From rural backwater gigging to being the go-to female rock guest, her journey – and that of her band, Halestorm – is still evolving

“It feels like it’s been about six different lifetimes,” Lzzy Hale says, laughing warmly, chatting shortly after the 20th anniversary of Halestorm, the band she co-founded – when she was just 13 – with her drummer brother Arejay. “I haven’t matured much, I’ll say that, but I’ve learned more.”

All leather, terrifying heels and huge beaming mouth, Hale, now 33, is striking yet unfailingly sweet – and arguably the most archetypal female rock star working today (in the classic, Joan Jett-rivalling sense). We caught up with her on a break from recording Halestorm’s fourth, currently untitled, album, working with Foo Fighters producer Nick Raskulinecz.

Halestorm’s previous album, Into The Wildlife****_, was well-received but also came in for some criticism for its poppier side. Is there a temptation to go the other way with the next record?_

We pride ourselves on wearing our emotions on our sleeve, and we follow whatever gets us excited at the time. With the last record we weren’t really sure what it was going to sound like at the time, because we decided not to have a plan. But this next record, will probably be our most rock’n’roll to date. We’re getting not over-thinking it. It’s basically the four of us in a room, like it was in the very beginning of Halestorm in my parents’ basement.

You’ve become something of a go-to guest singer for rock and metal heavyweights (Corey Taylor, Slash, Black Stone Cherry…). Is there anyone else you’d like to collaborate with?

There’s always a running list. I’ve never done anything with the Heart sisters and I definitely would love to do that. Amy Lee [Evanescence] and I have been talking about it for about five years. One of these days we’ll get that going on together.

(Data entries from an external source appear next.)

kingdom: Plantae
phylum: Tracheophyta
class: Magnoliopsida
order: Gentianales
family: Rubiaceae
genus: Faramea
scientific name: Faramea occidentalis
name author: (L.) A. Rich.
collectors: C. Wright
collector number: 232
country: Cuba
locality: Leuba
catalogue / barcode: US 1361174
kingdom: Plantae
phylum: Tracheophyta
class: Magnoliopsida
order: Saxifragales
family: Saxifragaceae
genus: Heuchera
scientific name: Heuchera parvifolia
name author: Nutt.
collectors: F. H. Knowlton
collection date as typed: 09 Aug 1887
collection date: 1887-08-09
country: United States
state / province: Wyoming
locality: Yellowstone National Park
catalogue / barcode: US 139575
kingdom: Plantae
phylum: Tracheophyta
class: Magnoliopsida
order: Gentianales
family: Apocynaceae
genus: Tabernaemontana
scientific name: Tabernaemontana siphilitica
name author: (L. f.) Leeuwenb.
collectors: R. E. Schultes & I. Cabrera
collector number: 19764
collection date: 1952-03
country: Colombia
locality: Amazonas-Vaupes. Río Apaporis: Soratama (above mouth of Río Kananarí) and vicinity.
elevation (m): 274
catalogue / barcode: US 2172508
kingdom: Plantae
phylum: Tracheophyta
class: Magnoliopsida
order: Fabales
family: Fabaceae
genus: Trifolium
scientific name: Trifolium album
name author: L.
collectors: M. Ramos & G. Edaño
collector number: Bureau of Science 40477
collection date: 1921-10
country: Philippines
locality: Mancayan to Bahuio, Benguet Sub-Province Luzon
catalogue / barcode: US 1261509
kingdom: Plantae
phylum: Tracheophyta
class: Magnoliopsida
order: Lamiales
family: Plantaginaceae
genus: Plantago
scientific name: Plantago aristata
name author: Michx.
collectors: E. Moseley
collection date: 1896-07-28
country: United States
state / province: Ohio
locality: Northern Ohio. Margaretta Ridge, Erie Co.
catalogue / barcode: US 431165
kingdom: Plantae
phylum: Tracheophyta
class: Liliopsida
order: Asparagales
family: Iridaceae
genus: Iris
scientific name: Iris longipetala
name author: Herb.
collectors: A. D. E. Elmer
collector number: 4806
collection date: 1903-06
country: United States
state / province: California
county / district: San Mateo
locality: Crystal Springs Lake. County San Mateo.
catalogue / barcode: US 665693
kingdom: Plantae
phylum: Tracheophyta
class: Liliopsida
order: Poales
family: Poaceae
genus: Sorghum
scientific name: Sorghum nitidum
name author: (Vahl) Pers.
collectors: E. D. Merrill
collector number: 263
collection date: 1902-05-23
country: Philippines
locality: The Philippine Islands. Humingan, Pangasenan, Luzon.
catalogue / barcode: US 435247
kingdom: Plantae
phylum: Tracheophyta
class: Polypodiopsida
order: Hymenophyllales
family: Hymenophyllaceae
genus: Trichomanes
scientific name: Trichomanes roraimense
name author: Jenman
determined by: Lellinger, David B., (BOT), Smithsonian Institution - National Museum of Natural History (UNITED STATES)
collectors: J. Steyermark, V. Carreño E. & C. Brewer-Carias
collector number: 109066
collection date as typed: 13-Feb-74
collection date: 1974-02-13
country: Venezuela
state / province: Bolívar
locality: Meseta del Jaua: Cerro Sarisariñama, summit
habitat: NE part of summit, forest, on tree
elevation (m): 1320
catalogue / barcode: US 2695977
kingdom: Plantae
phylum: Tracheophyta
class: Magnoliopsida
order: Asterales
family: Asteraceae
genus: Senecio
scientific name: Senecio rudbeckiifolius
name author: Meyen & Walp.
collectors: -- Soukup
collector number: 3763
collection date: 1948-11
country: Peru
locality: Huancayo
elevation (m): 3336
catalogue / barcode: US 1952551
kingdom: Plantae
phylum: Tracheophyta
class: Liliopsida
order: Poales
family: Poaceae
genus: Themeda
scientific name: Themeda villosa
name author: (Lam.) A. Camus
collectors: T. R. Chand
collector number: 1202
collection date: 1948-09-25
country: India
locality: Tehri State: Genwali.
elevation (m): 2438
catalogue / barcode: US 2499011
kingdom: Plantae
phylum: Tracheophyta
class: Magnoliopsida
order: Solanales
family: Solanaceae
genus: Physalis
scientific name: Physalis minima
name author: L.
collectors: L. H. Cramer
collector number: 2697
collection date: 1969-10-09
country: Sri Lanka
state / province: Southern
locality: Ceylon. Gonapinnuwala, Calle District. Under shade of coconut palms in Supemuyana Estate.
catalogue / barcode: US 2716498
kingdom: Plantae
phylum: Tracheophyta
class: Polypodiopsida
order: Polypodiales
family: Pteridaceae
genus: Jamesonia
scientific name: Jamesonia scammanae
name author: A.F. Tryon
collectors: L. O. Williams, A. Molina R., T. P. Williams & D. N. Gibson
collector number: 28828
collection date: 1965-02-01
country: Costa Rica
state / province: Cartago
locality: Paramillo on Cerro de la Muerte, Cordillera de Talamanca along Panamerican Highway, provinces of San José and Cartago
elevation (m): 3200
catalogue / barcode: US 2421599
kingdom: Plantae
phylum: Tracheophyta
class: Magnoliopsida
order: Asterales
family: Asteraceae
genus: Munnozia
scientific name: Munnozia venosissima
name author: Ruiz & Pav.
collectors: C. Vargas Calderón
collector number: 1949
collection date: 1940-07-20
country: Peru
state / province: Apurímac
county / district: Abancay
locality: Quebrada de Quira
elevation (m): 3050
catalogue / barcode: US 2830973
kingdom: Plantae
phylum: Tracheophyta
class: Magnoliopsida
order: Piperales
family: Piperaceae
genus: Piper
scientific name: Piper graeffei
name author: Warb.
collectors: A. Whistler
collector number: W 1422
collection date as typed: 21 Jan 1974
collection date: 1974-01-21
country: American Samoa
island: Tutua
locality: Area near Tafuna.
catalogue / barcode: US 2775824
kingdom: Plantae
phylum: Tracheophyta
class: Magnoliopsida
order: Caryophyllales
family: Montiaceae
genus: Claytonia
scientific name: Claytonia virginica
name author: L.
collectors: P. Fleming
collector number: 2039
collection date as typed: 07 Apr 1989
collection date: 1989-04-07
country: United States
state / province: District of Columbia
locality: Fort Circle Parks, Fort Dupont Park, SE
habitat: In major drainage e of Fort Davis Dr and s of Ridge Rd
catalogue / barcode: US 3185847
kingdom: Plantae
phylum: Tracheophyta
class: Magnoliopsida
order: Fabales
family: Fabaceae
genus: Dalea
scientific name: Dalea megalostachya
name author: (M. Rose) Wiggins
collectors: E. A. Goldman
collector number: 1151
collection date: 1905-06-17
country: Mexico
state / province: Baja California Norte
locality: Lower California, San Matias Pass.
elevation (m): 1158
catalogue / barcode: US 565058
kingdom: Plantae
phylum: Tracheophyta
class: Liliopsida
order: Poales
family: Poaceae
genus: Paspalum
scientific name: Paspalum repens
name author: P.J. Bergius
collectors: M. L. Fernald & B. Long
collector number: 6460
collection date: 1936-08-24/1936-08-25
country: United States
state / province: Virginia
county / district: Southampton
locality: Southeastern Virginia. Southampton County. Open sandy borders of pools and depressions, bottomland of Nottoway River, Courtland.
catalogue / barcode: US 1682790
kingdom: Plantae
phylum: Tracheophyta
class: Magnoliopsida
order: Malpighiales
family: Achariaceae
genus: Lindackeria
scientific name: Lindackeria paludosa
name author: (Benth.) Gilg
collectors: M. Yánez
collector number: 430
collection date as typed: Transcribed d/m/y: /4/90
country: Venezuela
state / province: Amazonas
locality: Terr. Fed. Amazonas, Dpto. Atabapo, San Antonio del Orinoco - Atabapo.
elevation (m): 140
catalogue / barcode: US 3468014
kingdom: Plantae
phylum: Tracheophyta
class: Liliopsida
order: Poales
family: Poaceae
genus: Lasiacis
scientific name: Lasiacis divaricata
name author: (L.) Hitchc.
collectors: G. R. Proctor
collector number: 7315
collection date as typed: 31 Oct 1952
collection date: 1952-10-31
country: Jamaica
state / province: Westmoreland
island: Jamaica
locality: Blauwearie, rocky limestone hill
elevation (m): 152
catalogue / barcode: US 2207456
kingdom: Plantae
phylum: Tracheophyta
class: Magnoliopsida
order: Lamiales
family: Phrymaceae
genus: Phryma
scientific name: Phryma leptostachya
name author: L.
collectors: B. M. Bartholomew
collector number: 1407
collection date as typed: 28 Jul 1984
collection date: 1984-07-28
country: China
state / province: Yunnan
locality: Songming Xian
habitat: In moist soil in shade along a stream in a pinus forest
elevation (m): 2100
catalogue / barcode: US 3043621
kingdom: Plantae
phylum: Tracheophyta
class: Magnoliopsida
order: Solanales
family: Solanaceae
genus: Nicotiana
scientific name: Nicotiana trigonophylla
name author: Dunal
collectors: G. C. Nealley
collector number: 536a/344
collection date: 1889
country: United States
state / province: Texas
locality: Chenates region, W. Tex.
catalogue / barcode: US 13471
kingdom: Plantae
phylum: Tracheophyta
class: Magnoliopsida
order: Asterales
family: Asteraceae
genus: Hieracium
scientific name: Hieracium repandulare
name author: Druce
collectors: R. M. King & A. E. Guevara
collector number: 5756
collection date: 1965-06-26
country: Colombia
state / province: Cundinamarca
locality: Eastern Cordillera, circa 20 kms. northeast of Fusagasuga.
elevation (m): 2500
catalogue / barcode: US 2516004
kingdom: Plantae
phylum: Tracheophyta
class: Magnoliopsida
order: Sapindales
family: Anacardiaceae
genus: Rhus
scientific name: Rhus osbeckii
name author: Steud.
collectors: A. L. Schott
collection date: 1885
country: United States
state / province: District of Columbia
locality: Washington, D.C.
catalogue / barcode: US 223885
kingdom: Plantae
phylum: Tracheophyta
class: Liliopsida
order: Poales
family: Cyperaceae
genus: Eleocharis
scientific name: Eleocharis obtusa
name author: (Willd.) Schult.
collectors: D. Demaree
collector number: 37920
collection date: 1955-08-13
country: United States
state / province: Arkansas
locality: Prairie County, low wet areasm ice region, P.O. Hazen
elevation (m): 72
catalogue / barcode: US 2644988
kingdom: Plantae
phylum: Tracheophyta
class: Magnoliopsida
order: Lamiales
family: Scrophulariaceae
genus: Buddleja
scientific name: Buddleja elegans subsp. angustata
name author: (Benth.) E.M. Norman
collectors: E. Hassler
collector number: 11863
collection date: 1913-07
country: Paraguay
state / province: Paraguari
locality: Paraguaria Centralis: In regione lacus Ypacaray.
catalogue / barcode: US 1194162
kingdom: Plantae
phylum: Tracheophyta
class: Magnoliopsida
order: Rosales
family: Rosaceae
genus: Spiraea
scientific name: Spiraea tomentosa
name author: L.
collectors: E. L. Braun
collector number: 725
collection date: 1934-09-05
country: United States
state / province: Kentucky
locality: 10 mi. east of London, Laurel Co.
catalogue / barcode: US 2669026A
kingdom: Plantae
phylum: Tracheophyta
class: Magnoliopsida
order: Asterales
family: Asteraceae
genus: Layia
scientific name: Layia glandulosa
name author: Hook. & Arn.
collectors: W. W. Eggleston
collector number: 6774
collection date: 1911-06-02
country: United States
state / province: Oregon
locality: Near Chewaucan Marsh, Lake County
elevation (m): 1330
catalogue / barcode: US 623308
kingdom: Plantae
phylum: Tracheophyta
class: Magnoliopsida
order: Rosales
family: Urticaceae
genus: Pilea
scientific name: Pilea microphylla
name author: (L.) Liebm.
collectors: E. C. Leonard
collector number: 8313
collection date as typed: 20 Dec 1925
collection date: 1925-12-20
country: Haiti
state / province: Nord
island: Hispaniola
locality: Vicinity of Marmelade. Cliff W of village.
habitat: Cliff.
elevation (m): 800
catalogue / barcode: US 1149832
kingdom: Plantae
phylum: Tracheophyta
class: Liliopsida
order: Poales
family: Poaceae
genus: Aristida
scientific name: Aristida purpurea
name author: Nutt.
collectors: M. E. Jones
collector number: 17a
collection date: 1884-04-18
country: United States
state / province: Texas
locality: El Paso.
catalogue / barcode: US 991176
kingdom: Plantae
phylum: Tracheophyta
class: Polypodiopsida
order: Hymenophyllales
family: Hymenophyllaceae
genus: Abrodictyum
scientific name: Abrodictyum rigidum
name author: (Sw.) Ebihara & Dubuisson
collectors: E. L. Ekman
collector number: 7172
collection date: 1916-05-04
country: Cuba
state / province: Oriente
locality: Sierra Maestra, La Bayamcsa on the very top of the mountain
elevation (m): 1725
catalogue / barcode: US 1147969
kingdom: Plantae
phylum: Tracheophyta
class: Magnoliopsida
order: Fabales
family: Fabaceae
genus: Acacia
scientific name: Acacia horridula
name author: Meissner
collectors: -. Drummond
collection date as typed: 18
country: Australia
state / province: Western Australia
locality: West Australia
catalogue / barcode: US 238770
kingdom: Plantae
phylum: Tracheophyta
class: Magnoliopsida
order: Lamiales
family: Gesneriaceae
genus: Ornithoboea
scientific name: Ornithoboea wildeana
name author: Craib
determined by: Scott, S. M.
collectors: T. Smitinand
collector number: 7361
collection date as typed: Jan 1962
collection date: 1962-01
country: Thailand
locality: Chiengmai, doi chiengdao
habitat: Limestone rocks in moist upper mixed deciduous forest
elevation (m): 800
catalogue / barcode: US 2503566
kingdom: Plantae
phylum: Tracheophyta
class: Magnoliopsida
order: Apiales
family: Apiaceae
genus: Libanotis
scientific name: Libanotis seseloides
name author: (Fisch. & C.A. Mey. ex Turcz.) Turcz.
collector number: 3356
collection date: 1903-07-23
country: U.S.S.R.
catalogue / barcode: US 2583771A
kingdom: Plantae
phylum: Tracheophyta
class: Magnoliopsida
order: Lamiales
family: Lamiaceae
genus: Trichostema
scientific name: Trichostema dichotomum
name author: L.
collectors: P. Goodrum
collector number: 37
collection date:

Having started piano lessons when you were five, you picked up the guitar at sixteen. What inspired that?

When we started the band, I started watching these old VHS tapes that my parents’ friends would give me, so I had Scorpions and Cinderella’s Night Songs, a collection of their videos. I would watch these and be like: “Man, I have, like, a keytar right now; it is not cool. I wanna be a badass” [laughs]. Shortly after that, one of our first guitar players, who was in the band for about six months, had to leave. My sixteen-year-old self was like: “Alright, we’re probably not going to find another guitar player, I might as well learn.” I wanted to do that anyway.